Bicycle helmets just make sense.  They save lives.  I trust my kid to ride his bike safely.  I don't trust the drivers on the road.  I survived childhood without a brain injury, as did most of my friends. Not all kids survived it.  Bicycle helmets actually became popular before they became required in some places.  They became required because they reduce brain injury.

Neither of these things are a liberal plot, or a plot by govt to seize power.  The former was clear and necessary policy to address a tragic and economically costly public health issue (in tandem with the removal of lead from gasoline, ceramics used for cooking, eating and drinking, and many other sources of lead poisoning). The latter was a common sense solution to a head injury problem first used by serious cyclists to protect themselves.  That successful solution was extended by rational parents to their children.  
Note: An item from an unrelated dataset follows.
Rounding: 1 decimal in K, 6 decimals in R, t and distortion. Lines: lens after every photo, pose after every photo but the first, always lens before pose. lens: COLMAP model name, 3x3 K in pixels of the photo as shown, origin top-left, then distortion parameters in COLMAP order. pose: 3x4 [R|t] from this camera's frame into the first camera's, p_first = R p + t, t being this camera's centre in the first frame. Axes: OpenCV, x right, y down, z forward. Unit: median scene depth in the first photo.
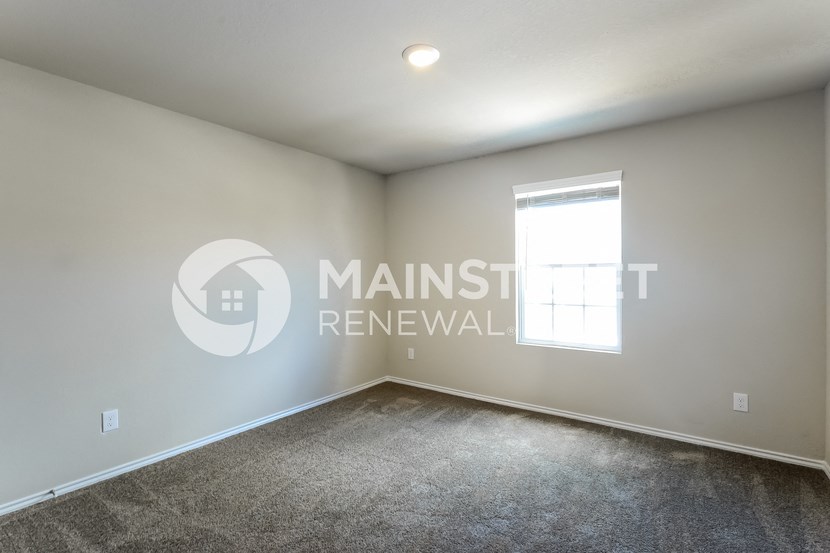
lens RADIAL K [[345.5, 0, 415.0], [0, 345.5, 276.5], [0, 0, 1]] dist [-0.001826, -0.000188]
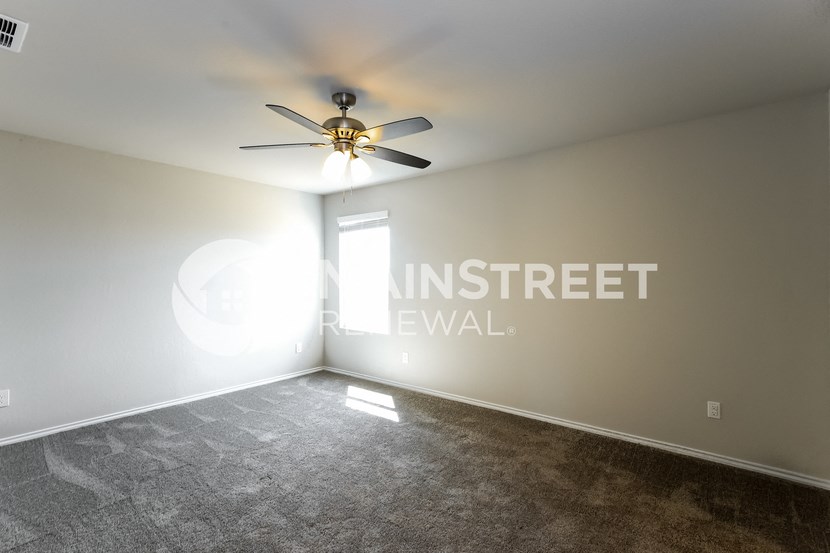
lens RADIAL K [[387.9, 0, 415.0], [0, 387.9, 276.5], [0, 0, 1]] dist [0.001136, 0.000089]
pose [[0.996207, 0.004909, -0.086877, 0.223468], [-0.004512, 0.999978, 0.004770, -0.007687], [0.086898, -0.004359, 0.996208, -0.167886]]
As for volleyball, I have no strong opinions, except this.  As kids, my friends and I mostly enjoyed it, but we saw it for what it was:  an activity trotted out by a lazy gym teacher who couldn't be bothered to do his job that day.


----------



## Rick Carver




----------



## Companion Joe

Good stuff, Rick. I agree wholeheartedly.


----------



## Warrior1256

Man, does your story bring back memories. It is almost an exact blue print of my life as a kid. My wife also read this and concurs. Thanks so much for sharing this story.


----------



## jjjjjggggg

... and the beat goes on...


----------



## admarcus1

admarcus1 said:


> As for volleyball, I have no strong opinions, except this.  As kids, my friends and I mostly enjoyed it, but we saw it for what it was:  an activity trotted out by a lazy gym teacher who couldn't be bothered to do his job that day.




Just realized that dodgeball auto corrected to volleyball in my post. Last gym teachers had us play dodgeball when they couldn't be bothered.  Lazy social studies teachers had a rotation of filmstrips, and for science, it would be a National Geographic wildlife film.


----------



## bezobrazan

I love this!


----------